A complex interplay of various signalling pathways is responsible for carcinogenesis and cancer progression, which limit the efficacy of a single drug to provide a desired therapeutic result. As of now, inability of single drug to produce most effective results in cancer treatment enhances the future prospective of combinatorial targeted chemotherapy (Mishra et al., 2009, Schmidt et al., 2007, Wagner and Ulrich-Merzenich, 2009).
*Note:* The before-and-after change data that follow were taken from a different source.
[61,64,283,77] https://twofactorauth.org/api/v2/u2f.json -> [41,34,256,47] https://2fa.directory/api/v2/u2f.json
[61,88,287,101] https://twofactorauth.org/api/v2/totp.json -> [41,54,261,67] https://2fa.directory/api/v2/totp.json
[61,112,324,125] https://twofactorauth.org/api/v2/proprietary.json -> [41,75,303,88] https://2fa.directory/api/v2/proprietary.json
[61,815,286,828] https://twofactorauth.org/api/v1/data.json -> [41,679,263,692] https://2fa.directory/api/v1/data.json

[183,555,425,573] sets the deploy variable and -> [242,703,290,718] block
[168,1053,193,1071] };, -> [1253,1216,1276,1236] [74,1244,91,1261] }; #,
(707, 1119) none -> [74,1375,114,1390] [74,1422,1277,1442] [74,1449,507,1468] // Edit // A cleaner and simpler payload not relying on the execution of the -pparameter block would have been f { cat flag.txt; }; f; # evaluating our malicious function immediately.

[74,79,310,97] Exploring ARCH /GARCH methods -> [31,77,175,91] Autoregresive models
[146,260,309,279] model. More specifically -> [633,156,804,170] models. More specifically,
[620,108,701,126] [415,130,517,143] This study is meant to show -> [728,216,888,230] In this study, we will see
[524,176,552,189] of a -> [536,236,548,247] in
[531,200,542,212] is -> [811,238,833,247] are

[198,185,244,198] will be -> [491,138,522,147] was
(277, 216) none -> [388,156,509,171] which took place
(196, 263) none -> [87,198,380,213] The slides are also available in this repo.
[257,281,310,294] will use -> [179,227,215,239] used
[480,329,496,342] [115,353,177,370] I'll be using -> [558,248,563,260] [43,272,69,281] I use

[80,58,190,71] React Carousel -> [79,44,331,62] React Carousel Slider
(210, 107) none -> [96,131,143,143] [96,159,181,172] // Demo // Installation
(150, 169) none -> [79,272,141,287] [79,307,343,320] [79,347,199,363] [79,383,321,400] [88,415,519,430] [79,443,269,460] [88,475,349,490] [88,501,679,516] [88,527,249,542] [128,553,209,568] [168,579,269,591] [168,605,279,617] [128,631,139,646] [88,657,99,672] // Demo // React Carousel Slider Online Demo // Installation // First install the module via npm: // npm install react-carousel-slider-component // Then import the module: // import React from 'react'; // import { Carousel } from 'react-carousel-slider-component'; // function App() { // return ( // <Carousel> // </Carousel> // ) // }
Systems biology has potential to play a crucial role in prediction of the most potent therapeutic targets; which consequently helps in identification of the best possible drug combination (Al-Lazikani et al., 2012, Chabner and Roberts, 2005, Chen et al., 2012, DeVita et al., 1975). combinatorial drugs are multi-composed mixtures of active components; they show their synergistic effect by acting at same or different nodes of a cancer signalling network resulting in increase of therapeutic potential many folds, in comparison to a single drug-target therapy and, also compensates the toxicity and increased bioavailability of active compounds (Arrell and Terzic, 2010, Huie, 2002, Khan, 2006, Pawson and Linding, 2008, Schoeberl et al., 2009, Tsai et al., 2009). Ability to target the multiple nodes of cancer signalling network may restrict the cancerous cells to develop the resistance against combinatorial drug therapies (Al-Lazikani et al., 2012, Woodcock et al., 2011). This method is also helpful in the development of combinatorial drug therapies to treat other disease like diabetes, tuberculosis, Alzheimer’s and cardiovascular disease (Espinal et al., 2000, Hammer et al., 2006, Perry et al., 2009, Shi et al., 2012).

Systems biology aims to describe and to understand the operation of complex biological systems. Systematic approach plays a crucial role in accommodation of human complexity variability and its influence on health and disease (Hood et al., 2004, Kitano, 2002, Naylor and Chen, 2010). It provides a new opportunity to find out treatment for each individual patients beyond the ‘one-size-fits-all’ treatment strategy (Arrell and Terzic, 2010, Zhang et al., 2012). Advancements of tools and technologies in systems biology analyses provide great opportunities to exploit the emerging areas of personalized medicine (Naylor and Chen, 2010). Application of systems biology in personalized medicine for the treatment of various diseases including cancer provides a great opportunity to find out most effective diagnosis and treatment for individual patients. It is also helpful to make the therapeutic methods more cost effective (Chuang et al., 2007, Lemberger, 2007, Morel et al., 2004).

Understanding the differential behaviour of regulatory networks during health, disease and in response to drugs play a crucial role to enhance drug development efforts, new target identification, delineation of off-target effects, methods of disease prediction, combinatorial drug therapy and also in development of molecularly targeted personalized treatment (Arrell et al., 2009, Bartunek et al., 2009, Nelson et al., 2008, Weston and Hood, 2004). It could facilitate the drug discovery by generating a testable hypothesis directly from network components and structure. They also provide a template for systems modelling of drug discovery, by integrating information from multiple levels of biological complexity, as well as from drug–protein or drug–ligand interaction networks(Arrell and Terzic, 2010).


By the result analysis, it has found a valid support that there is a correlation between complexity (clustering coefficient) of cancer network pathway and cancer epidemiological data sets (Cancer incidence, Death rate and lifetime risk of cancer). Finding also supports the initial assumption that the complexity of network matrices is a direct indicator of cancer threat. Understanding the complex behaviour of cancer-signalling networks is very helpful for providing a platform for the development of rational therapeutic strategies for cancer and other deadly diseases.

Conflict Of Interest

The authors declare that there is no conflict of interests regarding the publication of this paper.